Ну, думаю, приехали! Что значит с волосатыми бродягами с похмелья по утрам разговоривать.
– Ладно, – говорю, – пора мне…
Смотрит он на меня прямо-прямо, улыбается вроде как. И знаете, проснулось во мне что-то такое, будто очнулось.
– Не спешите только, и берегите дочку, – вдруг говорит.
Я поразился: откуда про Машу знает? И чудно мне и хорошо одновременно. А он стоит, смотрит на меня без отрыва, и как улыбается под бородой.
Добрался домой, к Маше зашел, смотрел, как она спит. Помню, поразился – какое ангельское лицо у нее. Ей семнадцать было. Старик не выходил у меня из головы весь день, да так, что капли в рот я не взял. А следующим утром пошел в школу…
– Погоди, Евгений Павлович, дай другим рассказать, – вставил фермер Федор Леонидович.
– Так это мы неделю говорить будем, – откликнулся врач Сергей Григорьевич.
– Давайте я только про себя скажу. Очень уж дивно, – все согласно закивали Федору Леонидовичу. – В то утро я был в еще худшем состоянии, чем наш дорогой директор. Колхоз развалился, поля в бурьяне… Всю ночь я гулял с какими-то девками, но пришел под утро домой. Что-то уронил в прихожей, разбудил детей. Нина стала кричать, схватилась за скалку, выгнала меня. Дохлебав остатки, я преспокойно улегся под забором. Очнулся от света яркого солнца в глаза. Вижу – лежу, где и лег, а рядом, у дороги сидит какой-то волосатый старик в лохмотьях и пирамидку из камушков на земле складывает. Оборванный до жути. Ну, думаю, наш колхозный брат. Только чую, не несет от него ни самогоном, ни прокисшим гнильем. Тут старик мне: «Утро доброе, Федор Леонидович!», – старик знай себе, сидит на обочине, с камушками играет – то собирает их, то разбрасывает:
– А что у вас урожая-то нет который год?
Голова болит страшно, а он, собака, еще и… На зло что ли?
– А черт его знает! – и лежу себе дальше, вставать не получается. А он мне снова:
– А чего у вас дети на селе не родятся?
Что же ты, сволочь, думаю, заладил! И вроде, не местный. Он камушки на камушки все кладет, да так стройно, что и не падают они, уж выше локтя стопка.

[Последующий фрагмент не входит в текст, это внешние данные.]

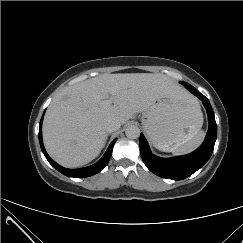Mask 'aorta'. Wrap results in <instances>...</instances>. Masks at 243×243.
<instances>
[{"mask_svg": "<svg viewBox=\"0 0 243 243\" xmlns=\"http://www.w3.org/2000/svg\"><path fill=\"white\" fill-rule=\"evenodd\" d=\"M125 134L130 139H137L140 136V129L137 126L131 125L126 128Z\"/></svg>", "mask_w": 243, "mask_h": 243, "instance_id": "obj_1", "label": "aorta"}]
</instances>
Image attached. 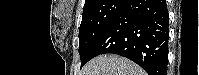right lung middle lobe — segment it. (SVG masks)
<instances>
[{"mask_svg": "<svg viewBox=\"0 0 199 75\" xmlns=\"http://www.w3.org/2000/svg\"><path fill=\"white\" fill-rule=\"evenodd\" d=\"M127 0H105L100 6L83 10L79 29L81 68L92 59L94 46L117 17Z\"/></svg>", "mask_w": 199, "mask_h": 75, "instance_id": "1", "label": "right lung middle lobe"}]
</instances>
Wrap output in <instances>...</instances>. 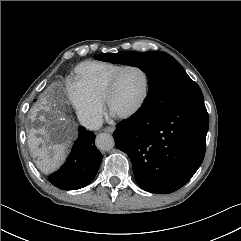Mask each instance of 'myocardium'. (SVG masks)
<instances>
[{
  "instance_id": "obj_1",
  "label": "myocardium",
  "mask_w": 241,
  "mask_h": 241,
  "mask_svg": "<svg viewBox=\"0 0 241 241\" xmlns=\"http://www.w3.org/2000/svg\"><path fill=\"white\" fill-rule=\"evenodd\" d=\"M131 68L138 69L143 73L144 78H145V86H144V91H143V94H142L139 102L131 110H129L125 113H122V114H116L121 119H128V118H131V117L135 116L136 114H138L142 110L144 105L146 104L147 99L149 97V93H150L151 81H150V76H149L148 71L144 67H142L141 65H138V64H125L114 73V75L111 77V79L107 85L105 96H104V103H105L107 109L112 112L111 98L114 94L118 78L120 77L122 72H124L127 69H131Z\"/></svg>"
}]
</instances>
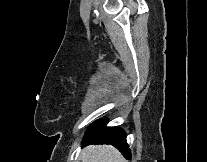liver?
Masks as SVG:
<instances>
[{
  "label": "liver",
  "instance_id": "1",
  "mask_svg": "<svg viewBox=\"0 0 207 162\" xmlns=\"http://www.w3.org/2000/svg\"><path fill=\"white\" fill-rule=\"evenodd\" d=\"M80 160L81 162H127L116 148L107 144L85 147L81 152Z\"/></svg>",
  "mask_w": 207,
  "mask_h": 162
}]
</instances>
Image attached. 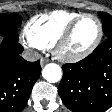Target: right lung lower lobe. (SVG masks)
Listing matches in <instances>:
<instances>
[{
  "label": "right lung lower lobe",
  "mask_w": 112,
  "mask_h": 112,
  "mask_svg": "<svg viewBox=\"0 0 112 112\" xmlns=\"http://www.w3.org/2000/svg\"><path fill=\"white\" fill-rule=\"evenodd\" d=\"M22 51L18 41L4 38L0 45V112H21L40 76V61H26Z\"/></svg>",
  "instance_id": "98d812e1"
}]
</instances>
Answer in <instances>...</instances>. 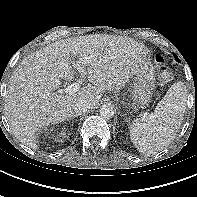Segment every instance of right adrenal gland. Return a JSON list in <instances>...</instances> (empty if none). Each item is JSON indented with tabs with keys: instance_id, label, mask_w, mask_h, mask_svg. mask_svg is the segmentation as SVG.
Here are the masks:
<instances>
[{
	"instance_id": "2a0ac1e0",
	"label": "right adrenal gland",
	"mask_w": 197,
	"mask_h": 197,
	"mask_svg": "<svg viewBox=\"0 0 197 197\" xmlns=\"http://www.w3.org/2000/svg\"><path fill=\"white\" fill-rule=\"evenodd\" d=\"M76 116H73L71 119H74Z\"/></svg>"
}]
</instances>
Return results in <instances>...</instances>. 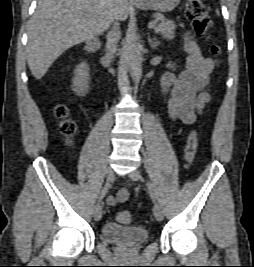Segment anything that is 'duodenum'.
I'll return each mask as SVG.
<instances>
[{"instance_id": "duodenum-1", "label": "duodenum", "mask_w": 254, "mask_h": 267, "mask_svg": "<svg viewBox=\"0 0 254 267\" xmlns=\"http://www.w3.org/2000/svg\"><path fill=\"white\" fill-rule=\"evenodd\" d=\"M100 48V42L98 40H90L85 46V51L88 53L96 52Z\"/></svg>"}]
</instances>
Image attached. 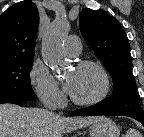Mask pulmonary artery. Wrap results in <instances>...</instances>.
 Instances as JSON below:
<instances>
[{"instance_id":"obj_1","label":"pulmonary artery","mask_w":144,"mask_h":137,"mask_svg":"<svg viewBox=\"0 0 144 137\" xmlns=\"http://www.w3.org/2000/svg\"><path fill=\"white\" fill-rule=\"evenodd\" d=\"M81 40L74 35H70L65 40L64 49L67 55L77 56L81 52Z\"/></svg>"}]
</instances>
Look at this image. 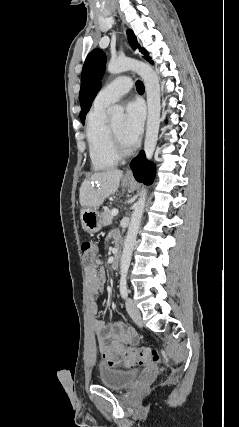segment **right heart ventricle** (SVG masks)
Segmentation results:
<instances>
[{
	"label": "right heart ventricle",
	"mask_w": 239,
	"mask_h": 427,
	"mask_svg": "<svg viewBox=\"0 0 239 427\" xmlns=\"http://www.w3.org/2000/svg\"><path fill=\"white\" fill-rule=\"evenodd\" d=\"M107 106L94 104L89 111L86 121V138L89 155L94 170L101 171L115 166L119 158L115 155L106 121Z\"/></svg>",
	"instance_id": "e07e8e85"
}]
</instances>
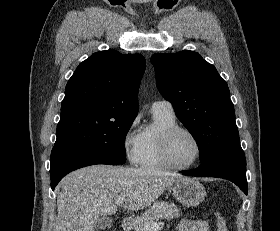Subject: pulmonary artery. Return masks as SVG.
I'll list each match as a JSON object with an SVG mask.
<instances>
[{
	"instance_id": "pulmonary-artery-1",
	"label": "pulmonary artery",
	"mask_w": 280,
	"mask_h": 231,
	"mask_svg": "<svg viewBox=\"0 0 280 231\" xmlns=\"http://www.w3.org/2000/svg\"><path fill=\"white\" fill-rule=\"evenodd\" d=\"M151 111L169 114V115L175 114L173 105L166 100L154 101L151 106Z\"/></svg>"
}]
</instances>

– А что-то уезжают все из села? – спрашивает волосатый, а по мне мурашки бегают. Сейчас встану и отдубасю старика за такие вопросики. А сам смотрю на камушки, что друг на друге непонятно как лежат высотой уже в колено:
– Так урожая нет, и дети не родятся – вот и уезжают…
Старик берет свою длинную палку, к верху крестом, и как ударит по башенке – камни во все стороны так и разлетелись. Поворачивается он ко мне и говорит:
– Зачем тебе урожай, если ты тут валяешься?

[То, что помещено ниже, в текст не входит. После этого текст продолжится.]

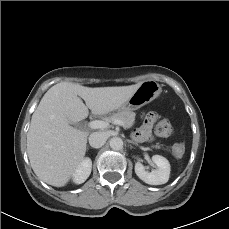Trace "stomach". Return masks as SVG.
Returning <instances> with one entry per match:
<instances>
[{"instance_id":"obj_1","label":"stomach","mask_w":229,"mask_h":229,"mask_svg":"<svg viewBox=\"0 0 229 229\" xmlns=\"http://www.w3.org/2000/svg\"><path fill=\"white\" fill-rule=\"evenodd\" d=\"M161 92L162 88L155 80L143 81L129 100L118 108V111L137 110L156 99Z\"/></svg>"}]
</instances>
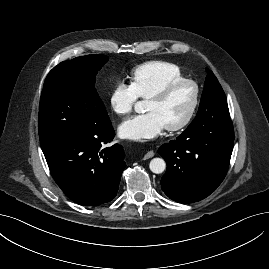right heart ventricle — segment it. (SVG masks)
Segmentation results:
<instances>
[{
    "label": "right heart ventricle",
    "instance_id": "1",
    "mask_svg": "<svg viewBox=\"0 0 269 269\" xmlns=\"http://www.w3.org/2000/svg\"><path fill=\"white\" fill-rule=\"evenodd\" d=\"M180 68L172 63L150 61L133 69L131 85L138 97L146 99L170 81L183 79Z\"/></svg>",
    "mask_w": 269,
    "mask_h": 269
}]
</instances>
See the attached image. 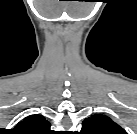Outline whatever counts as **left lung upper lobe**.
Listing matches in <instances>:
<instances>
[{"mask_svg":"<svg viewBox=\"0 0 137 134\" xmlns=\"http://www.w3.org/2000/svg\"><path fill=\"white\" fill-rule=\"evenodd\" d=\"M81 134H126V131L108 116L94 114L82 123Z\"/></svg>","mask_w":137,"mask_h":134,"instance_id":"5c2ea615","label":"left lung upper lobe"}]
</instances>
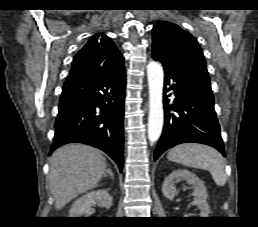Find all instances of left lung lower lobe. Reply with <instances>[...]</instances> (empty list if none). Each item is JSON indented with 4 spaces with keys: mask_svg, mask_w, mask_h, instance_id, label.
<instances>
[{
    "mask_svg": "<svg viewBox=\"0 0 258 227\" xmlns=\"http://www.w3.org/2000/svg\"><path fill=\"white\" fill-rule=\"evenodd\" d=\"M164 72V86L172 81L175 99L170 105L164 92L165 124L154 160L168 148L185 142L206 144L225 155L210 82L166 66Z\"/></svg>",
    "mask_w": 258,
    "mask_h": 227,
    "instance_id": "left-lung-lower-lobe-1",
    "label": "left lung lower lobe"
}]
</instances>
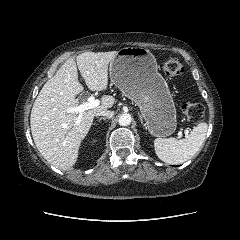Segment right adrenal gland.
<instances>
[{
	"label": "right adrenal gland",
	"mask_w": 240,
	"mask_h": 240,
	"mask_svg": "<svg viewBox=\"0 0 240 240\" xmlns=\"http://www.w3.org/2000/svg\"><path fill=\"white\" fill-rule=\"evenodd\" d=\"M106 119H107V118H105V117H101V118L98 119V121L106 120Z\"/></svg>",
	"instance_id": "right-adrenal-gland-1"
}]
</instances>
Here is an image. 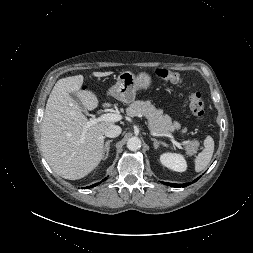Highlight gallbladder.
I'll use <instances>...</instances> for the list:
<instances>
[{
    "label": "gallbladder",
    "mask_w": 253,
    "mask_h": 253,
    "mask_svg": "<svg viewBox=\"0 0 253 253\" xmlns=\"http://www.w3.org/2000/svg\"><path fill=\"white\" fill-rule=\"evenodd\" d=\"M70 96L72 97V99L80 106V108H83L80 104L79 98L75 93H70Z\"/></svg>",
    "instance_id": "1"
}]
</instances>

Лежу у забора, журюсь на солнце, смотрю только – день хороший такой, травка зеленая, сочная. Кусты и деревья сильные и красивые.
– Что же вы себя забросили? – бросил старик и пошел дальше.
Лежу, встать не могу, и крикнуть хочу – не получается. Только рукой машу вяло ему что-то. И глупая мысль такая – как же хорошо, что руки у меня есть. И стало мне тогда, знаете, горько так… горько. Не выходил старик из головы ни на миг. Пошел я тогда в поле, недалеко от дома, стою среди бурьяна и думаю, зачем мне урожай, зачем люди в Небосводе? Жить-то, известно, всем хочется.
– За день старик обошел все село, – добавил банкир Соловьев. – Я запомнил эту встречу на всю жизнь. И то отвращение, когда он, весь в лохмотьях, зашел в банк, и то свое онемение, когда увидел его глаза, и ту тупость мысли, когда он спросил, зачем я столько времени провожу с деньгами и зачем мне денег все больше и больше, когда есть достаток. Я, конечно, так и не ответил ему, за дверь выставил. И с тех пор каждый день, лезут эти вопросы в голову, тупые жестокие вопросы, лезут.